HardPy adds a browser-based operator panel to pytest for hardware testing.

Strengths

  • pytest-native. Tests are regular pytest functions with hardware-specific additions.
  • Browser UI. Operator panel with test hierarchy, dialogs, and real-time charts.
  • Measurement storage. Built-in CouchDB integration for test results.
  • Modern stack. React frontend, clean API.

Weaknesses

  • New project. Limited adoption, small community.
  • Basic features. No measurement limit system, no marginal bands, no analytics.
  • CouchDB dependency.
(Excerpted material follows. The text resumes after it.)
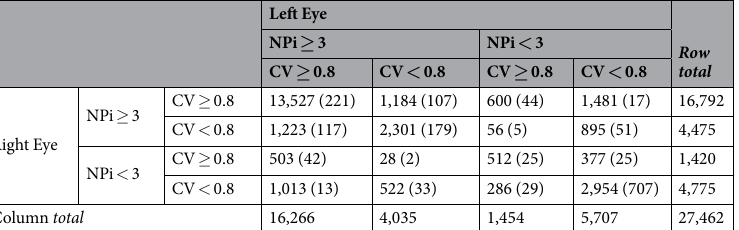
Table 1. Paired observations for left and right eye NPi and CV readings. * Values represent observations and (subjects) with at least one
Adds infrastructure complexity.

When to Use Each

SituationRecommendation
Starting a new production test system in PythonOpenHTF + TofuPilot
Already using pytest for hardware testsAdd TofuPilot SDK for data logging and operator UI
.NET shop with Keysight instrumentsOpenTAP
Need the simplest possible operator panelHardPy
Migrating from TestStand, want minimal changeOpenTAP (closest architecture)
Migrating from TestStand, want PythonOpenHTF + TofuPilot
Budget is zero, need it working todayOpenHTF with built-in Station Server
Need analytics, traceability, and operator UIAny framework + TofuPilot

Cost Comparison

SolutionSoftware LicensePer-Station CostOperator UIData Analytics
NI TestStand$3-5K/seat$3-5KIncludedNI InsightCM (extra)
OpenHTF + TofuPilotFree$0Included (all tiers)Included
OpenTAPFree (core)$0Plugin (may need license)Custom
pytest + TofuPilotFree$0Via TofuPilotIncluded
HardPyFree$0IncludedBasic

The open source alternatives eliminate per-seat licensing. The total cost of ownership depends on engineering time to set up and maintain the system. Pre-built integrations (like TofuPilot's OpenHTF and pytest support) reduce that cost significantly.